Музыкант, таким образом, постигает свою собственную художническую индивидуальность и личностную сущность через импровизацию нередко не в меньшей мере, чем слушатель. Подлинная импровизация для музыканта — всегда самооткрытие. Неожиданность — залог органичности и правды джазовой идеи, необходимый момент перехода неосознанного содержания сознания в самосознание. Непарадоксальность импровизации — признак безыдейности, без-личностности, ложности джазового высказывания, т. е. его неорганичности для музыканта, признак отсутствия момента самопознания в акте импровизации.
В этом смысле джазовая импровизация представляет собой разительный контраст с традиционным композиторским творчеством, в процессе которого композитор нередко использует неорганичные для себя художественные элементы, идеализирующие, приукрашивающие его личность. Нередко композитор создает произведения, ничего общего не имеющие с его персональной субъективностью, зачастую отчуждающие его музыку от него самого.
Механизм новоджазовой импровизации предохраняет музыканта от самоотчуждения. Интуитивность и спонтанность подлинной импровизации максимально снижают ее неорганичность и идейную чужеродность. Чужие фразы и идеи в ней возможны лишь как сознательное цитирование, в ином случае — они придают ей механистичность, искусственность, ненатуральность. Поэтому так легко в джазе определить неподлинность импровизации, ее рационально-логическую построенность; такая импровизация, как правило, лишена личностной экспрессивности и свинга, что практически не только лишает ее убедительности, но и джазово-сти вообще. (Конечно, и в импровизации можно ошибиться, как можно ошибиться в человеке. Джазовая проницательность — следствие живого музыкального опыта.)

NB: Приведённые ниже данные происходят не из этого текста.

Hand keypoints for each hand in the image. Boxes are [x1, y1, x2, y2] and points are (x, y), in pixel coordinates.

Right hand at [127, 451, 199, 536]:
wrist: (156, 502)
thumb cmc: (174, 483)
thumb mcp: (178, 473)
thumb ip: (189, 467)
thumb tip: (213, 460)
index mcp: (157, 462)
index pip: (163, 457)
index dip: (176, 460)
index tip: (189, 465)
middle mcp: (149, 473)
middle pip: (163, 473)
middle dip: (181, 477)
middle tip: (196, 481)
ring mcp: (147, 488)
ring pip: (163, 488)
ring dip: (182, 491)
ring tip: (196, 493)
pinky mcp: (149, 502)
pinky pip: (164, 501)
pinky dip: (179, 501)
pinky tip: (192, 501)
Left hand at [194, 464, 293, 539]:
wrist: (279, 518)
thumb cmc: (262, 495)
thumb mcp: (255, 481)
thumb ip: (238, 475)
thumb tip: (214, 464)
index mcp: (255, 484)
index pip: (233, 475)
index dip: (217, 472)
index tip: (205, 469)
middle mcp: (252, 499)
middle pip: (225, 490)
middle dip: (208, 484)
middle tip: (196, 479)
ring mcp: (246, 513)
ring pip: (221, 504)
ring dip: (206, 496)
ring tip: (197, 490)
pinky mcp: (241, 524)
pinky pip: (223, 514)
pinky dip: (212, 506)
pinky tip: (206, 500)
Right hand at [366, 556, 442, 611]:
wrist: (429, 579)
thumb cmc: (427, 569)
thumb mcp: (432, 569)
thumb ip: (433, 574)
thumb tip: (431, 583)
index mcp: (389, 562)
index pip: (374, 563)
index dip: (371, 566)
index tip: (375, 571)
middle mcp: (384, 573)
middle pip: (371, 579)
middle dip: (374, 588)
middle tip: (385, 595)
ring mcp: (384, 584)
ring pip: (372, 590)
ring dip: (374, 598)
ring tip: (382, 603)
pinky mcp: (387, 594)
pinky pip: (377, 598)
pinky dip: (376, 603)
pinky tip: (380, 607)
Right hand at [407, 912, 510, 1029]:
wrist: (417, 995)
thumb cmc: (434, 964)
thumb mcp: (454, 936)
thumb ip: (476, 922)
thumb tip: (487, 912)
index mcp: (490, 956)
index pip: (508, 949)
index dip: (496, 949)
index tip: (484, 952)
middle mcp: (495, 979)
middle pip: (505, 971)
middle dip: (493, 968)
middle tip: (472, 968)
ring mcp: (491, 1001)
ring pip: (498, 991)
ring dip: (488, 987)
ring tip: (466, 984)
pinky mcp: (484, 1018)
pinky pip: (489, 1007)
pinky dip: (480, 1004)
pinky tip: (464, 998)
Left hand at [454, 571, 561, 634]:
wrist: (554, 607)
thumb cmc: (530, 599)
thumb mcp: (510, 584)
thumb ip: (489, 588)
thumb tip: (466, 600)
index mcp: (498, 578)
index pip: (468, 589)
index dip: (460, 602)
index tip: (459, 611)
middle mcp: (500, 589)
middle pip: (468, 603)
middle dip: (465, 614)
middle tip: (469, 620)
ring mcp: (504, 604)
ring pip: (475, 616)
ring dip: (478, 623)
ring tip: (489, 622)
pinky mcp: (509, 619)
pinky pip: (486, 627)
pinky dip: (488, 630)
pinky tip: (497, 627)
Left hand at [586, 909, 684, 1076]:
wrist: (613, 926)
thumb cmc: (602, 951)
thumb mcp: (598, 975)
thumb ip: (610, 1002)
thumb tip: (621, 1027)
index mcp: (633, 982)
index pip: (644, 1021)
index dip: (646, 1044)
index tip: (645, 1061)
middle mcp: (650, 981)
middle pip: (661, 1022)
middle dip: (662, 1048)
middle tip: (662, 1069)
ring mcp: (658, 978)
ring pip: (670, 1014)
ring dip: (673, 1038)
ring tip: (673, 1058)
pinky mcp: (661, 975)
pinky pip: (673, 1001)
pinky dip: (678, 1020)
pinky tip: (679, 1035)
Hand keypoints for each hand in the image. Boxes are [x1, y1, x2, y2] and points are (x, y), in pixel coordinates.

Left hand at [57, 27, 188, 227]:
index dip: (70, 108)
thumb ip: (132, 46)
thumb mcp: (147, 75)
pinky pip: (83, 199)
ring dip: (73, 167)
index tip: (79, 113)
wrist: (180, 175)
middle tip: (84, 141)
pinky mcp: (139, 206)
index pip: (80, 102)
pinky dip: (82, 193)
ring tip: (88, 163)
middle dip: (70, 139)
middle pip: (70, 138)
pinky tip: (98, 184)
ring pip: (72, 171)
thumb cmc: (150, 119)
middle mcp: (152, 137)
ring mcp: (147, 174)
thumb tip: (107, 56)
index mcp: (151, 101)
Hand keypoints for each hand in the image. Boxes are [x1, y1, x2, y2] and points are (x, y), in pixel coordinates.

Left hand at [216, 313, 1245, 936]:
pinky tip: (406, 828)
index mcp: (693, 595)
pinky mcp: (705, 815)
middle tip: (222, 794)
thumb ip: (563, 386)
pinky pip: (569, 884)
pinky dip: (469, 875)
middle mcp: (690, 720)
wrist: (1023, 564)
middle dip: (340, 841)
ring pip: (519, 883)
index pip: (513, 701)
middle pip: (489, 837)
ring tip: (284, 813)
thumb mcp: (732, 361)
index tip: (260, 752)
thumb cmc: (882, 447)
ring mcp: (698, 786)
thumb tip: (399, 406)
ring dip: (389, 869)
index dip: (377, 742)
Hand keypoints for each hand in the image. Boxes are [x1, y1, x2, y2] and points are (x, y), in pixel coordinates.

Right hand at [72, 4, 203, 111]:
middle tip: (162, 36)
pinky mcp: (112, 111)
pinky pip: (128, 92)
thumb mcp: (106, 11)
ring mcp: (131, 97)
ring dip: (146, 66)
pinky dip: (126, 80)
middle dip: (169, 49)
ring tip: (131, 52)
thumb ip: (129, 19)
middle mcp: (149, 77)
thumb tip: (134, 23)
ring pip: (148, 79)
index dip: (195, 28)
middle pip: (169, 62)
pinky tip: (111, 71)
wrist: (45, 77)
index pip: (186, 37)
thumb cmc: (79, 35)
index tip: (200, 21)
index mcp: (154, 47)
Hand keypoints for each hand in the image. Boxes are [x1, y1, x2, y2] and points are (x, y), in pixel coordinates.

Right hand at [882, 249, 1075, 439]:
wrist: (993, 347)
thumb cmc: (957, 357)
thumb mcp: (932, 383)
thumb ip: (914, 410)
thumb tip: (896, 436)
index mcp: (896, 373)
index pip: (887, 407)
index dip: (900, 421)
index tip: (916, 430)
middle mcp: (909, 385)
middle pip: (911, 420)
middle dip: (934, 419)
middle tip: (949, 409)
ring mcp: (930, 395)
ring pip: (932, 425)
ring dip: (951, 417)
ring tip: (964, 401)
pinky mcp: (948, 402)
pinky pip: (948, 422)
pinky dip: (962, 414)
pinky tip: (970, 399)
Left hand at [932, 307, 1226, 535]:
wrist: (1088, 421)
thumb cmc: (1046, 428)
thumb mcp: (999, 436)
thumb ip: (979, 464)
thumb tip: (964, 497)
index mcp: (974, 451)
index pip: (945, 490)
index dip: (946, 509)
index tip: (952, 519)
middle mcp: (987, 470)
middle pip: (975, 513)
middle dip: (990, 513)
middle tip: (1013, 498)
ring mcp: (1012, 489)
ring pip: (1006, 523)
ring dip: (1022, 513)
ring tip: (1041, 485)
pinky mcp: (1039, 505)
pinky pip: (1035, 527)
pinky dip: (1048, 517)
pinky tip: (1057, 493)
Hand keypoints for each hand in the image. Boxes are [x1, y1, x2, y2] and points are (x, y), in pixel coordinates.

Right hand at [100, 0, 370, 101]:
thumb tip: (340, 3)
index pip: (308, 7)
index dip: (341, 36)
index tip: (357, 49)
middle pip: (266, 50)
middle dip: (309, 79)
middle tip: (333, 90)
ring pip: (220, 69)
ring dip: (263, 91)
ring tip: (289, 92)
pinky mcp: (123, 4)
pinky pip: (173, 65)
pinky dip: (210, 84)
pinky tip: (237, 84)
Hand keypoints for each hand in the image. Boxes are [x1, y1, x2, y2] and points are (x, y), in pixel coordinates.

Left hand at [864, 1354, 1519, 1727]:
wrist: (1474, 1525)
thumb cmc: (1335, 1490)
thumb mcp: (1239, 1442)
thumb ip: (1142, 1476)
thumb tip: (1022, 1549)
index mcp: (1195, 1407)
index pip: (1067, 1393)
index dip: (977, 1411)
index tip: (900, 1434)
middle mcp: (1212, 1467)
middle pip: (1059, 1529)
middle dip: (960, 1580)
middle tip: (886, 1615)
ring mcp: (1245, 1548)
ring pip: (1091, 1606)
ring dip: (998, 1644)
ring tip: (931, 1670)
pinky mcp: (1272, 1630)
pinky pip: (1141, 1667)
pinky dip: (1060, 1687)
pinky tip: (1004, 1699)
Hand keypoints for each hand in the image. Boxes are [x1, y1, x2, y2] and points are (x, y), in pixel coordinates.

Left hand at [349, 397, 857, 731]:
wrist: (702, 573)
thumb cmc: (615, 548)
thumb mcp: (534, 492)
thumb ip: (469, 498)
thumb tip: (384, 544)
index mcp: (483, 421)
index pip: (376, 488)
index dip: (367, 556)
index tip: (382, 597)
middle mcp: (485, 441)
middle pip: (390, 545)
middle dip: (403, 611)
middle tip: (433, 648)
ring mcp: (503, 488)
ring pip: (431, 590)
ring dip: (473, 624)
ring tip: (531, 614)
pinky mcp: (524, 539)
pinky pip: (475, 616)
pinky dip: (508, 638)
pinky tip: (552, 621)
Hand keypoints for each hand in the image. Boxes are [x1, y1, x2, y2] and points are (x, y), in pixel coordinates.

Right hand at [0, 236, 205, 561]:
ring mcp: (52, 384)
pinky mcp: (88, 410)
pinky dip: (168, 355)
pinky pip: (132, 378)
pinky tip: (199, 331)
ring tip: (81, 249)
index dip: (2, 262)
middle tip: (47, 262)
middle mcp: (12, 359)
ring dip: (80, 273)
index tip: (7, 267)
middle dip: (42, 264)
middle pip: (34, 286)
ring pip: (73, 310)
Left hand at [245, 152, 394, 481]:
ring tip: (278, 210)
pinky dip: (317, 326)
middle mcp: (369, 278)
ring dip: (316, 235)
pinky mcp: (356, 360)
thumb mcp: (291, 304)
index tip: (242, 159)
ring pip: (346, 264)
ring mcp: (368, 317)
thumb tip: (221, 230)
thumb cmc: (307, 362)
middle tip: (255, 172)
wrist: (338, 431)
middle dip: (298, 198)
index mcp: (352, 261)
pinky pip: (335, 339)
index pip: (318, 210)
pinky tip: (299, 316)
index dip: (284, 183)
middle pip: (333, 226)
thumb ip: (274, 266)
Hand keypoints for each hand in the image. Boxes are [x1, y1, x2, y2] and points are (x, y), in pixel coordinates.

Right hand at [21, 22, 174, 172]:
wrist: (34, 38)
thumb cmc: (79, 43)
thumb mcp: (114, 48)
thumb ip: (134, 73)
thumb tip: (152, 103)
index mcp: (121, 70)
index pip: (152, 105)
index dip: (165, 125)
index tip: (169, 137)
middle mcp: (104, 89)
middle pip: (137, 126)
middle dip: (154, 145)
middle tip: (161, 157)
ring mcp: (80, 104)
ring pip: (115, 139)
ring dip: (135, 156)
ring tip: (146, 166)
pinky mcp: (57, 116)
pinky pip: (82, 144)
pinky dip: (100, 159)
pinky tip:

«Понимание» новоджазовой импровизации вовсе не связано с осознанием какой-то концептуальной идеи, которую импровизатор хочет якобы «выразить». Это еще в какой-то степени возможно в компонированной музыке и даже в ограниченной импровизации старого джаза, но подлинно свободная импровизация, как правило, не несет в себе ничего априорного, да и сама техника спонтанного самовыражения не приспособлена для демонстрации заготовленных идеологических утверждений. Эту особенность импровизации точно подметил английский гитарист свободного джаза Дерек Бейли. «Когда я выступаю, — говорит он, — у меня нет никакого замысла, который я намерен изложить, во всяком случае он не больший, чем когда я играю дома. И это одно из различий между компонированием и импровизацией. В этом смысле каждая сочиненная композиция обычно осуществляет определенный, легко опознаваемый, заранее заготовленный замысел. Импровизация же не очень-то пригодна для изложения заявлений или демонстрации концепций. Если вы намерены отправить какие-либо философские, политические, религиозные или этнические сообщения, пользуйтесь услугами компонирования или почты. Импровизация же является своим собственным сообщением»[46]
.Несомненно, что механизмы рационально-интуитивного (компонированного) и спонтанного творчества весьма несхожи. Тем не менее определение Бейли импровизации как знака в себе может быть отнесено и к музыке вообще. Любая серьезная музыка не натуралистична и не понятийна, обладая специфической образностью. Но было бы неверным утверждать, что свободная импровизация из-за отсутствия у импровизатора замысла не обладает внемузыкаль-ным стимулом. Этим стимулом в свободной импровизации является прежде всего личность импровизатора, ее тезаурус, а также обусловленный личностной особенностью импровизатора выбор им формы своего высказывания, которая в музыке всегда в значительной степени определяет семантику композиции.
Говоря о том, что импровизация является своим собственным сообщением, Бейли вовсе не лишает этим импровизированную музыку содержательности. Верно, что «очищающий» характер импровизации, свойственный ей механизм деидеологизации не позволяет использовать в качестве музыкального смысла некий внемузыкальный замысел. Лишь личностные особенности импровизатора, проявляющиеся в музыке как индивидуальный художественный язык, могут
служить стимулом, порождающим содержание импровизации, причем содержание это неизбежно возникает как трансформация этого стимула в структурные особенности языка (формы), т. е. как преобразование личностной творческой вибрации в ее музыкальный символ.